Problem to solve -
Retype all of the entries that appear below, keeping them exactly as they are.

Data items
= Beginning of Section =
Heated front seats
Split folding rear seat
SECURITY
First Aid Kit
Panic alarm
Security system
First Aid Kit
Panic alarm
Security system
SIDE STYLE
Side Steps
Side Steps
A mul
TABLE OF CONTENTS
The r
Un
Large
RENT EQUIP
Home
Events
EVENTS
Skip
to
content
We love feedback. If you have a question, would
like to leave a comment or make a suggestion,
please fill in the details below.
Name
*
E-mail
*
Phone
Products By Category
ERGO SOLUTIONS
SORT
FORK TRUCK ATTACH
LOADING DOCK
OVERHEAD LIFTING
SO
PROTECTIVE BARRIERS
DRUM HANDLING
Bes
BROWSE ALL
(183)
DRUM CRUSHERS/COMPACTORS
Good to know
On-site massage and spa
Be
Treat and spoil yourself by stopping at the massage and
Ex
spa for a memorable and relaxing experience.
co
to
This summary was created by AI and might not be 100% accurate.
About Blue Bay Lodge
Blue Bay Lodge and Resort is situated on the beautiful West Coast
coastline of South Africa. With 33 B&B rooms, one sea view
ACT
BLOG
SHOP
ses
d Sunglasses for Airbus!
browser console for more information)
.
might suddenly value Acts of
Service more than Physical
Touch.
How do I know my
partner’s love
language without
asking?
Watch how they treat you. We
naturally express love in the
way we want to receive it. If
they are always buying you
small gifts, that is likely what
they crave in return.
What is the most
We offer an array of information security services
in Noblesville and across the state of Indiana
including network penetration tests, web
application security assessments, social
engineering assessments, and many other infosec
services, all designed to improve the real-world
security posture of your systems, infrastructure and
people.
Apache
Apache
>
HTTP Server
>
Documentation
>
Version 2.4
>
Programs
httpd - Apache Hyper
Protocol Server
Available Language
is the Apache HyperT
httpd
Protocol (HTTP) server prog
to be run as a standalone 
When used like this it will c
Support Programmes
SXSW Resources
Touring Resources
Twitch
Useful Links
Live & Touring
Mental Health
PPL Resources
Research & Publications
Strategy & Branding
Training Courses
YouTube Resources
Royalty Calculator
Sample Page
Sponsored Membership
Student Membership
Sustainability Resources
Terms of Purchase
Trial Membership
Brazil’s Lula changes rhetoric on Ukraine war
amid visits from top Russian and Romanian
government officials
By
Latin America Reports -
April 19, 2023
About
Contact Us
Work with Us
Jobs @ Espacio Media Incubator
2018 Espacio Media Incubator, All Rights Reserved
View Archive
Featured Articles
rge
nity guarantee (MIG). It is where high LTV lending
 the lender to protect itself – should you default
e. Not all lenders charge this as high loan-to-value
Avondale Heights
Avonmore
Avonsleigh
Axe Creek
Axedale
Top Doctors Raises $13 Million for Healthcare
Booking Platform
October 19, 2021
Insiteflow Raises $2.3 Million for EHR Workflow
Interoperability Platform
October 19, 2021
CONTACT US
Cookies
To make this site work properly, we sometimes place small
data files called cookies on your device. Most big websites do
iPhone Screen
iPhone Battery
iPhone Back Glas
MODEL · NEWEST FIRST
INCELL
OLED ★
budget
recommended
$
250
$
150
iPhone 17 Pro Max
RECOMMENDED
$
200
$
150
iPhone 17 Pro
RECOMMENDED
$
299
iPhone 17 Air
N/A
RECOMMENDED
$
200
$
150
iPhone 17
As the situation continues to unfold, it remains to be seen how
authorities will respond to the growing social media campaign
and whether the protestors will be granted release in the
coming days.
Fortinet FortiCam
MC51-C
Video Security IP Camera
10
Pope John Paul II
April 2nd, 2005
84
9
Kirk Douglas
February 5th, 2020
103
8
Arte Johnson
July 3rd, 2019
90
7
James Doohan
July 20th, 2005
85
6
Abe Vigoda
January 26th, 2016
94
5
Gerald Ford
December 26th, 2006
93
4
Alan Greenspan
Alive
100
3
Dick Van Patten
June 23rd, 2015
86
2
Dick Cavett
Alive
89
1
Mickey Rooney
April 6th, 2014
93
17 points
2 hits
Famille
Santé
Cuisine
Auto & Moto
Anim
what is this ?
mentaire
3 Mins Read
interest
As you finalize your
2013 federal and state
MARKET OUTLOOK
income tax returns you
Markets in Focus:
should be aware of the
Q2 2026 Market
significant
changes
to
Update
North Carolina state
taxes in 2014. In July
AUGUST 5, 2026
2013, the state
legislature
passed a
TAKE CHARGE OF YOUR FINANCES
= End of Section =
Result -
Heated front seats
Split folding rear seat
SECURITY
First Aid Kit
Panic alarm
Security system
First Aid Kit
Panic alarm
Security system
SIDE STYLE
Side Steps
Side Steps
A mul
TABLE OF CONTENTS
The r
Un
Large
RENT EQUIP
Home
Events
EVENTS
Skip
to
content
We love feedback. If you have a question, would
like to leave a comment or make a suggestion,
please fill in the details below.
Name
*
E-mail
*
Phone
Products By Category
ERGO SOLUTIONS
SORT
FORK TRUCK ATTACH
LOADING DOCK
OVERHEAD LIFTING
SO
PROTECTIVE BARRIERS
DRUM HANDLING
Bes
BROWSE ALL
(183)
DRUM CRUSHERS/COMPACTORS
Good to know
On-site massage and spa
Be
Treat and spoil yourself by stopping at the massage and
Ex
spa for a memorable and relaxing experience.
co
to
This summary was created by AI and might not be 100% accurate.
About Blue Bay Lodge
Blue Bay Lodge and Resort is situated on the beautiful West Coast
coastline of South Africa. With 33 B&B rooms, one sea view
ACT
BLOG
SHOP
ses
d Sunglasses for Airbus!
browser console for more information)
.
might suddenly value Acts of
Service more than Physical
Touch.
How do I know my
partner’s love
language without
asking?
Watch how they treat you. We
naturally express love in the
way we want to receive it. If
they are always buying you
small gifts, that is likely what
they crave in return.
What is the most
We offer an array of information security services
in Noblesville and across the state of Indiana
including network penetration tests, web
application security assessments, social
engineering assessments, and many other infosec
services, all designed to improve the real-world
security posture of your systems, infrastructure and
people.
Apache
Apache
>
HTTP Server
>
Documentation
>
Version 2.4
>
Programs
httpd - Apache Hyper
Protocol Server
Available Language
is the Apache HyperT
httpd
Protocol (HTTP) server prog
to be run as a standalone 
When used like this it will c
Support Programmes
SXSW Resources
Touring Resources
Twitch
Useful Links
Live & Touring
Mental Health
PPL Resources
Research & Publications
Strategy & Branding
Training Courses
YouTube Resources
Royalty Calculator
Sample Page
Sponsored Membership
Student Membership
Sustainability Resources
Terms of Purchase
Trial Membership
Brazil’s Lula changes rhetoric on Ukraine war
amid visits from top Russian and Romanian
government officials
By
Latin America Reports -
April 19, 2023
About
Contact Us
Work with Us
Jobs @ Espacio Media Incubator
2018 Espacio Media Incubator, All Rights Reserved
View Archive
Featured Articles
rge
nity guarantee (MIG). It is where high LTV lending
 the lender to protect itself – should you default
e. Not all lenders charge this as high loan-to-value
Avondale Heights
Avonmore
Avonsleigh
Axe Creek
Axedale
Top Doctors Raises $13 Million for Healthcare
Booking Platform
October 19, 2021
Insiteflow Raises $2.3 Million for EHR Workflow
Interoperability Platform
October 19, 2021
CONTACT US
Cookies
To make this site work properly, we sometimes place small
data files called cookies on your device. Most big websites do
iPhone Screen
iPhone Battery
iPhone Back Glas
MODEL · NEWEST FIRST
INCELL
OLED ★
budget
recommended
$
250
$
150
iPhone 17 Pro Max
RECOMMENDED
$
200
$
150
iPhone 17 Pro
RECOMMENDED
$
299
iPhone 17 Air
N/A
RECOMMENDED
$
200
$
150
iPhone 17
As the situation continues to unfold, it remains to be seen how
authorities will respond to the growing social media campaign
and whether the protestors will be granted release in the
coming days.
Fortinet FortiCam
MC51-C
Video Security IP Camera
10
Pope John Paul II
April 2nd, 2005
84
9
Kirk Douglas
February 5th, 2020
103
8
Arte Johnson
July 3rd, 2019
90
7
James Doohan
July 20th, 2005
85
6
Abe Vigoda
January 26th, 2016
94
5
Gerald Ford
December 26th, 2006
93
4
Alan Greenspan
Alive
100
3
Dick Van Patten
June 23rd, 2015
86
2
Dick Cavett
Alive
89
1
Mickey Rooney
April 6th, 2014
93
17 points
2 hits
Famille
Santé
Cuisine
Auto & Moto
Anim
what is this ?
mentaire
3 Mins Read
interest
As you finalize your
2013 federal and state
MARKET OUTLOOK
income tax returns you
Markets in Focus:
should be aware of the
Q2 2026 Market
significant
changes
to
Update
North Carolina state
taxes in 2014. In July
AUGUST 5, 2026
2013, the state
legislature
passed a
TAKE CHARGE OF YOUR FINANCES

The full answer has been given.